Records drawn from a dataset
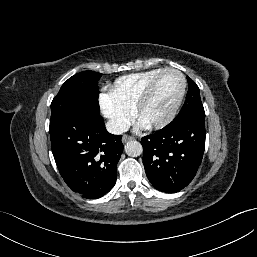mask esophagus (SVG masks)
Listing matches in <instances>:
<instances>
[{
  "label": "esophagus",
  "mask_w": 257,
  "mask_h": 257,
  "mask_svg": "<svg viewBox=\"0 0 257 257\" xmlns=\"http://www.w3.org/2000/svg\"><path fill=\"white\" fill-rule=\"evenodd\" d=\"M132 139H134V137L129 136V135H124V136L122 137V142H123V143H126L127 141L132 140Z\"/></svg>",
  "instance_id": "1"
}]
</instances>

The task:
Reproduce the listing above line for line and without alteration, leaving out the pictures.

The answer:
mask esophagus (SVG masks)
Listing matches in <instances>:
<instances>
[{
  "label": "esophagus",
  "mask_w": 257,
  "mask_h": 257,
  "mask_svg": "<svg viewBox=\"0 0 257 257\" xmlns=\"http://www.w3.org/2000/svg\"><path fill=\"white\" fill-rule=\"evenodd\" d=\"M132 139H134V137L129 136V135H124V136L122 137V142H123V143H126L127 141L132 140Z\"/></svg>",
  "instance_id": "1"
}]
</instances>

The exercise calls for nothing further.